Cross-Lingual Product Retrieval in E-Commerce Search
Wenya Zhu,Xiaoyu Lv,Baosong Yang,Yinghua Zhang,Xu Yong,Linlong Xu,Yinfu Feng,Haibo Zhang,Qing Da,Anxiang Zeng,Ronghua Chen
DOI: https://doi.org/10.1007/978-3-031-05936-0_36
2022-01-01
Abstract:Cross-lingual product retrieval (CLPR) recalls semantically relevant products that match multilingual search queries. It plays a crucial role in E-commerce sites to serve cross-border customers. However, there exists no public large-scale dataset on CLPR, hindering the research on this topic.

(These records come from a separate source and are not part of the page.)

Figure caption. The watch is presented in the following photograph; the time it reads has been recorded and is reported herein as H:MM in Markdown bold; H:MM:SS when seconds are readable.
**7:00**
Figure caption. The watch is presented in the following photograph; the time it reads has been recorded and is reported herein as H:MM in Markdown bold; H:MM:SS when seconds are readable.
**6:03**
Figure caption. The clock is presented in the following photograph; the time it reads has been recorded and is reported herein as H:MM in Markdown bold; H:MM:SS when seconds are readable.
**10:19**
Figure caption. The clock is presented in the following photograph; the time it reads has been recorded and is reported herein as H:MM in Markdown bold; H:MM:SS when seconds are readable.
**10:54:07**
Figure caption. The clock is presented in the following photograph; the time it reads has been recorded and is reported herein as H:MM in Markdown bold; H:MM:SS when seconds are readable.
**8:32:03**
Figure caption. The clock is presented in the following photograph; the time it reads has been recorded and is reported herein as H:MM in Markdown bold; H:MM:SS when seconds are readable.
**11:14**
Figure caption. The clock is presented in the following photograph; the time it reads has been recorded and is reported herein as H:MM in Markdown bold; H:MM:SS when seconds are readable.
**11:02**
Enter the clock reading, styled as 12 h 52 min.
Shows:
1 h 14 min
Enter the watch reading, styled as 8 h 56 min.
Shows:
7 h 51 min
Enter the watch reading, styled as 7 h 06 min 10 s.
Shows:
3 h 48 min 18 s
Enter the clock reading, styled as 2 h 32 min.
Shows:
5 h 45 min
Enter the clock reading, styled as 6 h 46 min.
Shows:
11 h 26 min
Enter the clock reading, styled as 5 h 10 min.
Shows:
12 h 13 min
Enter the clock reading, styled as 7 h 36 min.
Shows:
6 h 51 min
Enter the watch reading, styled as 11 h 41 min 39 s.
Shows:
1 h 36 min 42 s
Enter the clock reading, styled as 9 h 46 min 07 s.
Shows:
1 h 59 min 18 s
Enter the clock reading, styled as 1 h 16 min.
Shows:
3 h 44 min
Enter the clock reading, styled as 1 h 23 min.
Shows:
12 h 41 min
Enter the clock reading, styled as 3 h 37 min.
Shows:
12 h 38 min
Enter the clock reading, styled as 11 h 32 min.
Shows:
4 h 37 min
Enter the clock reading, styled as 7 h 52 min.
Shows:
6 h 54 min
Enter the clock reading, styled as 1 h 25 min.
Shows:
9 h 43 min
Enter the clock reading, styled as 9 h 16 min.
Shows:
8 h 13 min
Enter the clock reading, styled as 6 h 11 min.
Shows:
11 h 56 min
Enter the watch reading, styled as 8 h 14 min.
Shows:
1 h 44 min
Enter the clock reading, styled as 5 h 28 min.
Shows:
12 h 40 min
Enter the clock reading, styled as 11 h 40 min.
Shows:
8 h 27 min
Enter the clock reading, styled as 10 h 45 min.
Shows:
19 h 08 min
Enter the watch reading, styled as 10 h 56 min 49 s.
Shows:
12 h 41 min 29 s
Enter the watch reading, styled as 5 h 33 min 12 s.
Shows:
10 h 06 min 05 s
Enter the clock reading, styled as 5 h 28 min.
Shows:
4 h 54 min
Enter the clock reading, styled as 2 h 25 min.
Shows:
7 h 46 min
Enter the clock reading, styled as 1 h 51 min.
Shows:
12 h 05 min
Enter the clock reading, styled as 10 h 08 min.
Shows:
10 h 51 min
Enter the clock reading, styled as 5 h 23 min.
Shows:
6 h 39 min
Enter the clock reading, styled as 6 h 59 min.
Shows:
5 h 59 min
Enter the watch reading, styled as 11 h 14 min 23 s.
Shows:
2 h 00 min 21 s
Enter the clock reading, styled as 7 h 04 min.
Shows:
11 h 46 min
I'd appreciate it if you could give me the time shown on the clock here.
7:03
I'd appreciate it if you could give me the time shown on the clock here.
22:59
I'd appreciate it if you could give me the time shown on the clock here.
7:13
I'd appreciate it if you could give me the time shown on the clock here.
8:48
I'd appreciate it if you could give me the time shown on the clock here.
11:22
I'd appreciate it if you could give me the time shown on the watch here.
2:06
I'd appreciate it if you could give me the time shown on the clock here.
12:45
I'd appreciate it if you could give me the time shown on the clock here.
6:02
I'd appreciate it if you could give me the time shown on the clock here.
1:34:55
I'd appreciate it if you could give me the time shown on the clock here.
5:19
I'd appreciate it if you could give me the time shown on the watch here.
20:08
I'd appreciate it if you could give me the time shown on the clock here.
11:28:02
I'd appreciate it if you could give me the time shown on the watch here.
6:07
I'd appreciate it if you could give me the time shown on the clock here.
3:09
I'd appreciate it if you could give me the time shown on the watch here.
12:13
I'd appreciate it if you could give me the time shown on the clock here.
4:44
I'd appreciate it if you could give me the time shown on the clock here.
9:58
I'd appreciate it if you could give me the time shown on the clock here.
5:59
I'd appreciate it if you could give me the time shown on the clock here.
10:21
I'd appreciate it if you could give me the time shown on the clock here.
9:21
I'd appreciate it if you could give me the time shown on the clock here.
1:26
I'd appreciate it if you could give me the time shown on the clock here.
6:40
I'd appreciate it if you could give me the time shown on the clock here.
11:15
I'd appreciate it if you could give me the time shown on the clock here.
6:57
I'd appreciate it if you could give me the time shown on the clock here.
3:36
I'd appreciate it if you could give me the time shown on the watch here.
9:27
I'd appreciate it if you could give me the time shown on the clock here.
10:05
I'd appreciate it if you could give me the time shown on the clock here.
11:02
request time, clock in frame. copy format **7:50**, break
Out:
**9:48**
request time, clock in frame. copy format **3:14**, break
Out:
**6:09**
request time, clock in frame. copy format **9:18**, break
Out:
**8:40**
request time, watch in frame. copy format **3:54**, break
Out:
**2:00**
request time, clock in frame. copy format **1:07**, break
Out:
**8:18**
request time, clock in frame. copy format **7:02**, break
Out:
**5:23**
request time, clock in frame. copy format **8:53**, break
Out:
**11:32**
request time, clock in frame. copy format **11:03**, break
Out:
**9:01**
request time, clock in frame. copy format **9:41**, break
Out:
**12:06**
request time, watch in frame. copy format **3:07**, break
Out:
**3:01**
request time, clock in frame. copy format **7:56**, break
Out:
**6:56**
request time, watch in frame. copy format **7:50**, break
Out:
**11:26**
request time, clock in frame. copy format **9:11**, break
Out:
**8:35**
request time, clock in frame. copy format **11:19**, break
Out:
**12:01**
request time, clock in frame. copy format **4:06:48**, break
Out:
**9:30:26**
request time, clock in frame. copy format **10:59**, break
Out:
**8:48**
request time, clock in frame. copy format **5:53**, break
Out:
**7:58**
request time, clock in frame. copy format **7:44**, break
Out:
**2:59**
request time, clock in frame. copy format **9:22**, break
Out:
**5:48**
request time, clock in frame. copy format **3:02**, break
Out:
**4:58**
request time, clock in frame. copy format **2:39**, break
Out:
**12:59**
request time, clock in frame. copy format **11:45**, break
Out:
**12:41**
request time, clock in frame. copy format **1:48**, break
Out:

We present CLPR-9M (https://tianchi.aliyun.com/dataset/dataDetail?dataId=121505), the first large-scale CLPR dataset containing 9 million query-product pairs, covering 10 major commodity categories and 3 language pairs, mined from real-world user logs. We also release a test dataset, annotated by bilingual experts with fine-grained labels. We build our baselines upon the widely used cross-lingual embedding retrieval framework and improve it from a range of aspects, including the pretrain-finetune paradigm, negative sampling, as well as optimization objective. Benchmarks are assessed and reported using multiple evaluation metrics, and will be beneficial for future research in this area.